Top of Dataset extract

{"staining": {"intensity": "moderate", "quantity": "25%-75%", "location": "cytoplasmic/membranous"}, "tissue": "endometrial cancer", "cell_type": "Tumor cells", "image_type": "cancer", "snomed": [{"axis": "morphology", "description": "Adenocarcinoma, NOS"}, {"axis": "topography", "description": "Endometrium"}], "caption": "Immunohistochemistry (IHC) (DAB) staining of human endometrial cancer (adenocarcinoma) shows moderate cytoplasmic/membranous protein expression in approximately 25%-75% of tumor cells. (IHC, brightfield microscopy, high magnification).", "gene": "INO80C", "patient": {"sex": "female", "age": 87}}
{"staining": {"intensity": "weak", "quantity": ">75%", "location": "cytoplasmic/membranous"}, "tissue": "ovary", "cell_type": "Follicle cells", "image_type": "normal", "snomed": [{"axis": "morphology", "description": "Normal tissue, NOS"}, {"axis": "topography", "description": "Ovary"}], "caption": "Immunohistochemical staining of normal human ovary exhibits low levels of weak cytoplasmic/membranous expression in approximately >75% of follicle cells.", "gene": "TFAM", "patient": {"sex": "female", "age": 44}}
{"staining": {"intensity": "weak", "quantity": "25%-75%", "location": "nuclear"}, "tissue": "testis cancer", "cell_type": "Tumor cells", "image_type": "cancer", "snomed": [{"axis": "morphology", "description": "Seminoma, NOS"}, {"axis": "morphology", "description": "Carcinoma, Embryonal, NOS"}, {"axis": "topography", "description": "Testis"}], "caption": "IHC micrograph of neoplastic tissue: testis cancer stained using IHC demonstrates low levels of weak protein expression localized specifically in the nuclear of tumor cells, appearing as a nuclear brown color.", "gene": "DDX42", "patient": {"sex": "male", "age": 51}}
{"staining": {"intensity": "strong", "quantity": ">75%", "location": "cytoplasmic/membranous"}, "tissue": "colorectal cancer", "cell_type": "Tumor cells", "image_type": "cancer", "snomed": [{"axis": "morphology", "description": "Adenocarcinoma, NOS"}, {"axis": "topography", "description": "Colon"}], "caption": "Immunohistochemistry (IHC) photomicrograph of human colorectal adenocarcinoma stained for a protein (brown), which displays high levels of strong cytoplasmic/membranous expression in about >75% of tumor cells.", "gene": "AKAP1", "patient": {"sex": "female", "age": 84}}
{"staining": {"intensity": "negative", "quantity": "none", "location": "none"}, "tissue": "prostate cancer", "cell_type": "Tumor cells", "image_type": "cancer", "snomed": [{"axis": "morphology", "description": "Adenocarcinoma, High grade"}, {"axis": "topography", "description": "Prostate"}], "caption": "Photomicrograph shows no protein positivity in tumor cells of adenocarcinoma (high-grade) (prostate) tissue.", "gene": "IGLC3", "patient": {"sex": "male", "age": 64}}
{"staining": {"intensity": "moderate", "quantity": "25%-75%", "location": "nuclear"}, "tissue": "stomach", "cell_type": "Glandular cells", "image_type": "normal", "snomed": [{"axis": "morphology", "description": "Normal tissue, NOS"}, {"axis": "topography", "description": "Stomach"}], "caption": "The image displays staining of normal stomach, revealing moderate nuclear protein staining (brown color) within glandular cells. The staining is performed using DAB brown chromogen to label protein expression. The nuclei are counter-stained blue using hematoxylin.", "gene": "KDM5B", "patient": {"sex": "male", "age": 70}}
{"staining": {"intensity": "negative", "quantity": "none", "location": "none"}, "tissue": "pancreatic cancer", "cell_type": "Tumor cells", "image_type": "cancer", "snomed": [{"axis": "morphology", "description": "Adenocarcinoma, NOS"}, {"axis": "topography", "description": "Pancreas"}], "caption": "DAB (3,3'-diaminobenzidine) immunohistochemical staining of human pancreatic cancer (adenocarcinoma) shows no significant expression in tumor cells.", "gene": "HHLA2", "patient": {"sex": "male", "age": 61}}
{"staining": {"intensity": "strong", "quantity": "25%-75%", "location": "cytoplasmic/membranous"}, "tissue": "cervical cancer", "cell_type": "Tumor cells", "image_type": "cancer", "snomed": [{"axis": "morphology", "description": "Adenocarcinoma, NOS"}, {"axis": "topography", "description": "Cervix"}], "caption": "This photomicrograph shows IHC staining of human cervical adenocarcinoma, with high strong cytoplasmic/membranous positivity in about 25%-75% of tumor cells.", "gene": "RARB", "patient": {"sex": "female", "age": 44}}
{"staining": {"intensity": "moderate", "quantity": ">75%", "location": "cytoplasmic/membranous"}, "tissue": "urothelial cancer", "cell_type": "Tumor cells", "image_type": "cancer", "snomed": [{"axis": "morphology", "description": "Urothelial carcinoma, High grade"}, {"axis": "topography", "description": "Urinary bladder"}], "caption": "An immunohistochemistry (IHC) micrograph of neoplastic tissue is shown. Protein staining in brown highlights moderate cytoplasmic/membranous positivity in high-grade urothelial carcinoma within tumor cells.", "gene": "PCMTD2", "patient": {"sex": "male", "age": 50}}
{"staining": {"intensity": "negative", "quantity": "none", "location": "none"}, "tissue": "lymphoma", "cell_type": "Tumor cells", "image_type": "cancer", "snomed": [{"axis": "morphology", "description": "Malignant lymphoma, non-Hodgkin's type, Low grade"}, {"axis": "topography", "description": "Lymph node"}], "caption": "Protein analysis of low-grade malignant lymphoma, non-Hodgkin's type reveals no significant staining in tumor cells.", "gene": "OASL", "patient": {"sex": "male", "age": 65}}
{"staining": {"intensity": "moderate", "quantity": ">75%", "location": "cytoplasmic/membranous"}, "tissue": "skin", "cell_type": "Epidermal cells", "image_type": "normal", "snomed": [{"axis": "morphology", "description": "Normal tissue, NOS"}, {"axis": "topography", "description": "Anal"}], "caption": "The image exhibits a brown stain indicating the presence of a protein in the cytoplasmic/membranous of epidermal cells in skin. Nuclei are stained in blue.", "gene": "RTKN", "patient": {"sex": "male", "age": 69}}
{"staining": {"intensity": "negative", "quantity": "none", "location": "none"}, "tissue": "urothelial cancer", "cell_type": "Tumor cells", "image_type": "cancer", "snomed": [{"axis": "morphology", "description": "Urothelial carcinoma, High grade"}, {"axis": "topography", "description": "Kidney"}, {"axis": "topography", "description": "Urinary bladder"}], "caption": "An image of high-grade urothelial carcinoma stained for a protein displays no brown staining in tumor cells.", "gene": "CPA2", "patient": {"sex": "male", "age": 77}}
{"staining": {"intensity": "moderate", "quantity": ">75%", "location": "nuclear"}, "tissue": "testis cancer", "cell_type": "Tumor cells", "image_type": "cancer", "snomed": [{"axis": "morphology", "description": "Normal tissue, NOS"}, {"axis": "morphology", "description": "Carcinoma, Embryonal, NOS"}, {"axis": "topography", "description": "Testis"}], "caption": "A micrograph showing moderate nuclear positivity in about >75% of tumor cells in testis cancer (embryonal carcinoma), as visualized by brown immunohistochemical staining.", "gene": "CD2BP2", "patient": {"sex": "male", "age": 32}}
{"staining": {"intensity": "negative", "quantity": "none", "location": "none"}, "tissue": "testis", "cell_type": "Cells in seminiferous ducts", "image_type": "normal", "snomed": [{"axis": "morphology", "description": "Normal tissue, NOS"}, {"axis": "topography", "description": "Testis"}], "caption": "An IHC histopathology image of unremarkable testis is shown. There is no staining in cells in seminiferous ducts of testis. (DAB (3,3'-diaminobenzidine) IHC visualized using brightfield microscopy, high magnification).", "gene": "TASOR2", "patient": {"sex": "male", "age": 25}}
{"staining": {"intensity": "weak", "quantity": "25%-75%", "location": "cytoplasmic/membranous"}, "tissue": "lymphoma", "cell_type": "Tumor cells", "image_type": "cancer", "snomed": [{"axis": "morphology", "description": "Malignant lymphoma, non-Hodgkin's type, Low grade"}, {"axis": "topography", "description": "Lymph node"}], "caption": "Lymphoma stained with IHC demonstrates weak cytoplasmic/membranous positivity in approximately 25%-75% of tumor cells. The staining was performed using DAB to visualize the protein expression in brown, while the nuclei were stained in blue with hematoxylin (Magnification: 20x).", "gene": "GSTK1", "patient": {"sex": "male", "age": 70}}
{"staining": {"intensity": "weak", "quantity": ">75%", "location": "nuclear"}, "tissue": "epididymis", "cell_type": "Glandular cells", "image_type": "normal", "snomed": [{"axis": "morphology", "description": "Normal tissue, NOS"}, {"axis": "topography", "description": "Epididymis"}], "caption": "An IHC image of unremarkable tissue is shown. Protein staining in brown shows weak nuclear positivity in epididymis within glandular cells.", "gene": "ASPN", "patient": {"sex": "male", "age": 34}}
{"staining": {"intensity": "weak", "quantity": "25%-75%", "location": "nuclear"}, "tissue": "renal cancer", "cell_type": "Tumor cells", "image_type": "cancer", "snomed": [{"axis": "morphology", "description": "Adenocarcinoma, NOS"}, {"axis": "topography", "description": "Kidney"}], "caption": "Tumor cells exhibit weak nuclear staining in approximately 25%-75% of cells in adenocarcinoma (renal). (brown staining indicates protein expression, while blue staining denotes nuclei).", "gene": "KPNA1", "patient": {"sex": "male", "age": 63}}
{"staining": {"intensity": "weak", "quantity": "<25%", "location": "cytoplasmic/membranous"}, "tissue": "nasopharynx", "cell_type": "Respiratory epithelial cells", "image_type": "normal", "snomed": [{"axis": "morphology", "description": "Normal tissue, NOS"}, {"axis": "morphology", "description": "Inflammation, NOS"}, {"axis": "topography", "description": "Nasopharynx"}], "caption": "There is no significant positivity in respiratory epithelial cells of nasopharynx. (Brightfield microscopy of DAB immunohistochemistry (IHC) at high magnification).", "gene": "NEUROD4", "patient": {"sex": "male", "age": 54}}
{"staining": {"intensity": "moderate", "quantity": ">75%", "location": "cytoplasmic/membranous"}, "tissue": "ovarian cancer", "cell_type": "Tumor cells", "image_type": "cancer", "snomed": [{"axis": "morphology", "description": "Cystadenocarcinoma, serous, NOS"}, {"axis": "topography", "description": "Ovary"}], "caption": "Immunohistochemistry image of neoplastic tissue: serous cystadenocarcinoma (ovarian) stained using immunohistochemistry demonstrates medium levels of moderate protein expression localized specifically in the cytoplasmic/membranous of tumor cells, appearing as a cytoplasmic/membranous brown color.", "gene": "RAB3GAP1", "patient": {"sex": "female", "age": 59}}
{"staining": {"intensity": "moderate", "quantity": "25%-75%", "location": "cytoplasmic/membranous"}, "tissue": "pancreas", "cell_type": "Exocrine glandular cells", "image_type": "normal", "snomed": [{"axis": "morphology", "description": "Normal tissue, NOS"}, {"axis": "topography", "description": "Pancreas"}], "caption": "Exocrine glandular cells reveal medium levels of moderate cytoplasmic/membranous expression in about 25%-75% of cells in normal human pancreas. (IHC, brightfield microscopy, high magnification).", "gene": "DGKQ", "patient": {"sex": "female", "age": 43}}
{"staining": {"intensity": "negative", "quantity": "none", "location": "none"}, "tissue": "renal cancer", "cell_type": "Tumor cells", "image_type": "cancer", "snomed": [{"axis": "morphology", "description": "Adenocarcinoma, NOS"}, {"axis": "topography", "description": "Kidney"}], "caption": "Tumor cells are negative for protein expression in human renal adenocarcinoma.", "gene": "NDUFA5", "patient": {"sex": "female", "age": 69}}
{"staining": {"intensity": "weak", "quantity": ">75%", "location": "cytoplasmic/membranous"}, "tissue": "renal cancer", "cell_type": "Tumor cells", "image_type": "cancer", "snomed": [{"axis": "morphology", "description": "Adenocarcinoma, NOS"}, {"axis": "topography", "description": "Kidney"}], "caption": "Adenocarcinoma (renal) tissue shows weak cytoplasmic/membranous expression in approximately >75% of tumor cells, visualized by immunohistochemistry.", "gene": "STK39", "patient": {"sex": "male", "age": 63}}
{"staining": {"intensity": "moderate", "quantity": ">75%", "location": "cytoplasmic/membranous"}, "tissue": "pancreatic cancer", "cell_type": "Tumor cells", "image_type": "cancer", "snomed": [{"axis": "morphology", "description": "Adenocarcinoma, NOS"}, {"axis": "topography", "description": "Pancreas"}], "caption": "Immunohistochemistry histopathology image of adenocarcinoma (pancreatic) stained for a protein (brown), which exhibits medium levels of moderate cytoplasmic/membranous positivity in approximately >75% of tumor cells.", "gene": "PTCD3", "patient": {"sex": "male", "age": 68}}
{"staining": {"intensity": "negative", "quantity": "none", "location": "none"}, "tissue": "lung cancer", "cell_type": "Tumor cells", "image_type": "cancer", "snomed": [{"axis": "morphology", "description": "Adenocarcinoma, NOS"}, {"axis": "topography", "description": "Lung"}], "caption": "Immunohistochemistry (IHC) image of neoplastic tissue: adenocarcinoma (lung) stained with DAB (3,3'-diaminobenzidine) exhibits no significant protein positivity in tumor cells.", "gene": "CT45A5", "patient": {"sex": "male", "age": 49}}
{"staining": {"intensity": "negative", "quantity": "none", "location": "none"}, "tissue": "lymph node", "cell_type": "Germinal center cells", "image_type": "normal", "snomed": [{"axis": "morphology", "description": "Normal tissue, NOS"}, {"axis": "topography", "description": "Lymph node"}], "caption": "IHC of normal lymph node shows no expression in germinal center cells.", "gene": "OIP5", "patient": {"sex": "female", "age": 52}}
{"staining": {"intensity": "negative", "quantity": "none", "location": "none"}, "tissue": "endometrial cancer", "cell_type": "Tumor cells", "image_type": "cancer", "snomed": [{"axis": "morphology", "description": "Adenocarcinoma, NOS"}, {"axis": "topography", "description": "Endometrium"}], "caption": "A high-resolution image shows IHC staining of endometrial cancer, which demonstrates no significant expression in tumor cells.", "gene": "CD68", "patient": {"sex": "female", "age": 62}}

Bottom of Dataset extract

**Work instructions:** Begin at the line above that has "(renal) tissue shows" and stop after the line that has "image of adenocarcinoma", copying each line exactly and adding nothing else.

**Answer for this exercise:**
{"staining": {"intensity": "weak", "quantity": ">75%", "location": "cytoplasmic/membranous"}, "tissue": "renal cancer", "cell_type": "Tumor cells", "image_type": "cancer", "snomed": [{"axis": "morphology", "description": "Adenocarcinoma, NOS"}, {"axis": "topography", "description": "Kidney"}], "caption": "Adenocarcinoma (renal) tissue shows weak cytoplasmic/membranous expression in approximately >75% of tumor cells, visualized by immunohistochemistry.", "gene": "STK39", "patient": {"sex": "male", "age": 63}}
{"staining": {"intensity": "moderate", "quantity": ">75%", "location": "cytoplasmic/membranous"}, "tissue": "pancreatic cancer", "cell_type": "Tumor cells", "image_type": "cancer", "snomed": [{"axis": "morphology", "description": "Adenocarcinoma, NOS"}, {"axis": "topography", "description": "Pancreas"}], "caption": "Immunohistochemistry histopathology image of adenocarcinoma (pancreatic) stained for a protein (brown), which exhibits medium levels of moderate cytoplasmic/membranous positivity in approximately >75% of tumor cells.", "gene": "PTCD3", "patient": {"sex": "male", "age": 68}}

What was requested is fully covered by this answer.